------ TASK INPUTS ------

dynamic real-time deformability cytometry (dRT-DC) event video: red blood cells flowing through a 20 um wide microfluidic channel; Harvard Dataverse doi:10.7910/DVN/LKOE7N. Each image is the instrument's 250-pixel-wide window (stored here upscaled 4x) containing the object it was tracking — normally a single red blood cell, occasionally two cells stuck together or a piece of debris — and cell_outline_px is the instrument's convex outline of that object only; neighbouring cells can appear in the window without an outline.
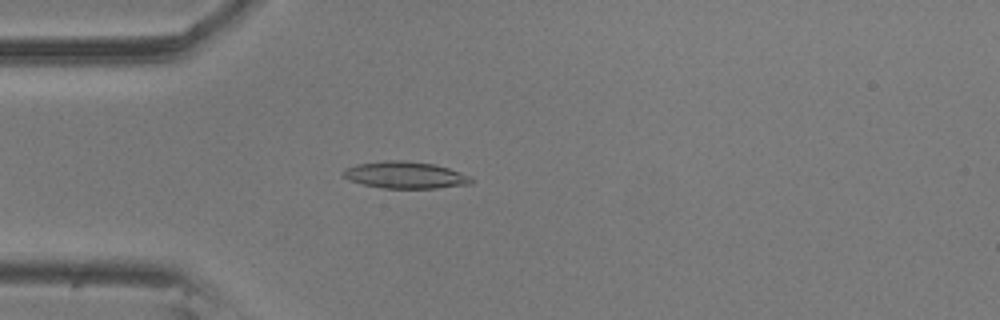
{"species": "common noctule bat (a hibernating species)", "species_latin": "Nyctalus noctula", "temperature_condition": "room temperature", "stored_images_in_passage": 57, "camera_frame_rate_fps": 3000, "um_per_image_px": 0.085, "animal": {"sex": "male", "body_mass_g": 20.5, "forearm_length_mm": 52.5}, "frame": {"image": 1, "passage_image": 16, "time_ms": 5.0, "image_size_px": [1000, 320], "cell_outline_px": [[472, 184], [436, 188], [384, 188], [364, 184], [352, 180], [344, 176], [340, 172], [344, 168], [356, 164], [384, 160], [404, 160], [432, 164], [448, 168], [472, 176]], "centroid_in_image_um": [34.45, 14.87], "position_along_channel_um": 50.6, "area_um2": 20.0}}
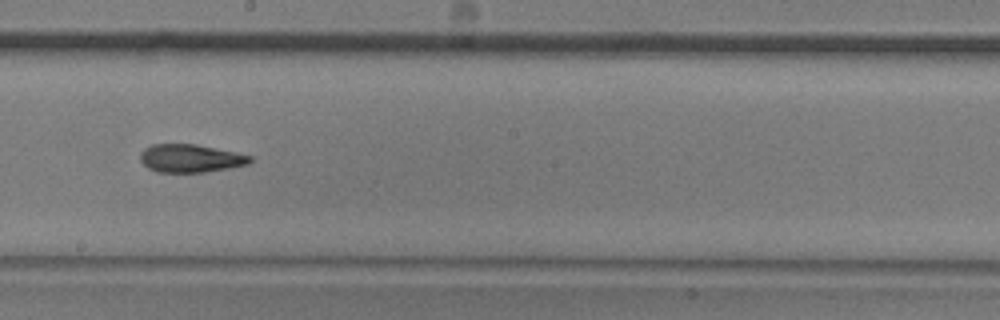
{"frame": {"image": 2, "passage_image": 32, "time_ms": 10.333, "image_size_px": [1000, 320], "cell_outline_px": [[252, 160], [248, 164], [228, 168], [204, 172], [156, 172], [148, 168], [140, 160], [140, 152], [144, 148], [152, 144], [196, 144], [236, 152], [252, 156]], "centroid_in_image_um": [16.17, 13.45], "position_along_channel_um": 232.0, "area_um2": 17.98}}
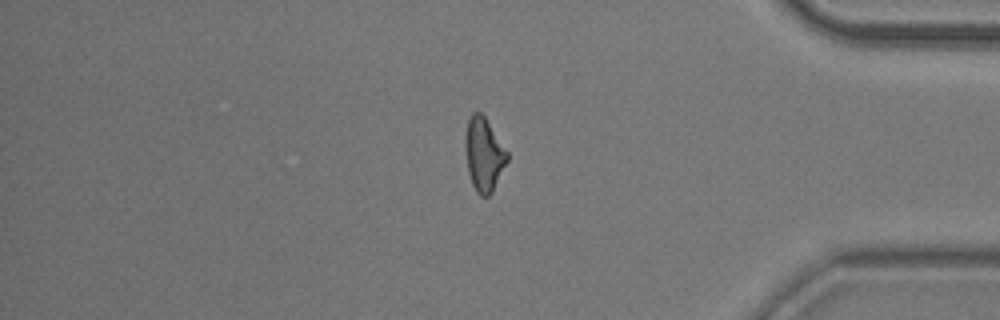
{"frame": {"image": 3, "passage_image": 48, "time_ms": 15.667, "image_size_px": [1000, 320], "cell_outline_px": [[508, 160], [492, 192], [488, 196], [480, 196], [476, 192], [472, 184], [468, 172], [464, 148], [464, 136], [468, 120], [472, 112], [480, 112], [484, 116], [508, 152]], "centroid_in_image_um": [41.1, 13.13], "position_along_channel_um": 394.1, "area_um2": 18.03}, "authors_computed_cell_mechanics": {"area_um2": 18.3804, "velocity_mm_per_s": 3.5543, "shape_relaxation_time_tau1_ms": 10.41, "shape_relaxation_time_tau2_ms": 4.3757, "deformation_change_tau1": 0.2387, "deformation_change_tau2": 0.1339}}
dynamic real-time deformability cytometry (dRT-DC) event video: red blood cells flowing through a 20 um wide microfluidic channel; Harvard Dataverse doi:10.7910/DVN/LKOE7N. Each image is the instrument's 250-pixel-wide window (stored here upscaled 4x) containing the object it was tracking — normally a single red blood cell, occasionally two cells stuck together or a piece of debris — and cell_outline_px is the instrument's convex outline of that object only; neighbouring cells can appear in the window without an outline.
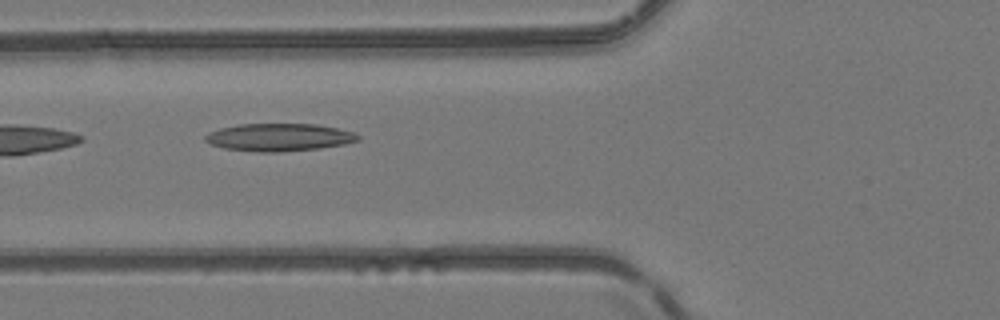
{"species": "common noctule bat (a hibernating species)", "species_latin": "Nyctalus noctula", "temperature_condition": "room temperature", "stored_images_in_passage": 5, "camera_frame_rate_fps": 3000, "um_per_image_px": 0.085, "animal": {"sex": "female", "body_mass_g": 24.6, "forearm_length_mm": 56.2}, "frame": {"image": 1, "passage_image": 4, "time_ms": 4.333, "image_size_px": [1000, 320], "cell_outline_px": [[360, 140], [344, 144], [320, 148], [280, 152], [260, 152], [224, 148], [208, 144], [204, 140], [204, 136], [208, 132], [220, 128], [240, 124], [316, 124], [336, 128], [352, 132], [360, 136]], "centroid_in_image_um": [23.68, 11.67], "position_along_channel_um": 102.1, "area_um2": 24.62}}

------

Keep the pictures out of your copy, and repeat every entry above exactly.

▶ SOLUTION TO THIS EXERCISE
dynamic real-time deformability cytometry (dRT-DC) event video: red blood cells flowing through a 20 um wide microfluidic channel; Harvard Dataverse doi:10.7910/DVN/LKOE7N. Each image is the instrument's 250-pixel-wide window (stored here upscaled 4x) containing the object it was tracking — normally a single red blood cell, occasionally two cells stuck together or a piece of debris — and cell_outline_px is the instrument's convex outline of that object only; neighbouring cells can appear in the window without an outline.
{"species": "common noctule bat (a hibernating species)", "species_latin": "Nyctalus noctula", "temperature_condition": "room temperature", "stored_images_in_passage": 57, "camera_frame_rate_fps": 3000, "um_per_image_px": 0.085, "animal": {"sex": "male", "body_mass_g": 20.5, "forearm_length_mm": 52.5}, "frame": {"image": 1, "passage_image": 16, "time_ms": 5.0, "image_size_px": [1000, 320], "cell_outline_px": [[472, 184], [436, 188], [384, 188], [364, 184], [352, 180], [344, 176], [340, 172], [344, 168], [356, 164], [384, 160], [404, 160], [432, 164], [448, 168], [472, 176]], "centroid_in_image_um": [34.45, 14.87], "position_along_channel_um": 50.6, "area_um2": 20.0}}
{"frame": {"image": 2, "passage_image": 32, "time_ms": 10.333, "image_size_px": [1000, 320], "cell_outline_px": [[252, 160], [248, 164], [228, 168], [204, 172], [156, 172], [148, 168], [140, 160], [140, 152], [144, 148], [152, 144], [196, 144], [236, 152], [252, 156]], "centroid_in_image_um": [16.17, 13.45], "position_along_channel_um": 232.0, "area_um2": 17.98}}
{"frame": {"image": 3, "passage_image": 48, "time_ms": 15.667, "image_size_px": [1000, 320], "cell_outline_px": [[508, 160], [492, 192], [488, 196], [480, 196], [476, 192], [472, 184], [468, 172], [464, 148], [464, 136], [468, 120], [472, 112], [480, 112], [484, 116], [508, 152]], "centroid_in_image_um": [41.1, 13.13], "position_along_channel_um": 394.1, "area_um2": 18.03}, "authors_computed_cell_mechanics": {"area_um2": 18.3804, "velocity_mm_per_s": 3.5543, "shape_relaxation_time_tau1_ms": 10.41, "shape_relaxation_time_tau2_ms": 4.3757, "deformation_change_tau1": 0.2387, "deformation_change_tau2": 0.1339}}
dynamic real-time deformability cytometry (dRT-DC) event video: red blood cells flowing through a 20 um wide microfluidic channel; Harvard Dataverse doi:10.7910/DVN/LKOE7N. Each image is the instrument's 250-pixel-wide window (stored here upscaled 4x) containing the object it was tracking — normally a single red blood cell, occasionally two cells stuck together or a piece of debris — and cell_outline_px is the instrument's convex outline of that object only; neighbouring cells can appear in the window without an outline.
{"species": "common noctule bat (a hibernating species)", "species_latin": "Nyctalus noctula", "temperature_condition": "room temperature", "stored_images_in_passage": 5, "camera_frame_rate_fps": 3000, "um_per_image_px": 0.085, "animal": {"sex": "female", "body_mass_g": 24.6, "forearm_length_mm": 56.2}, "frame": {"image": 1, "passage_image": 4, "time_ms": 4.333, "image_size_px": [1000, 320], "cell_outline_px": [[360, 140], [344, 144], [320, 148], [280, 152], [260, 152], [224, 148], [208, 144], [204, 140], [204, 136], [208, 132], [220, 128], [240, 124], [316, 124], [336, 128], [352, 132], [360, 136]], "centroid_in_image_um": [23.68, 11.67], "position_along_channel_um": 102.1, "area_um2": 24.62}}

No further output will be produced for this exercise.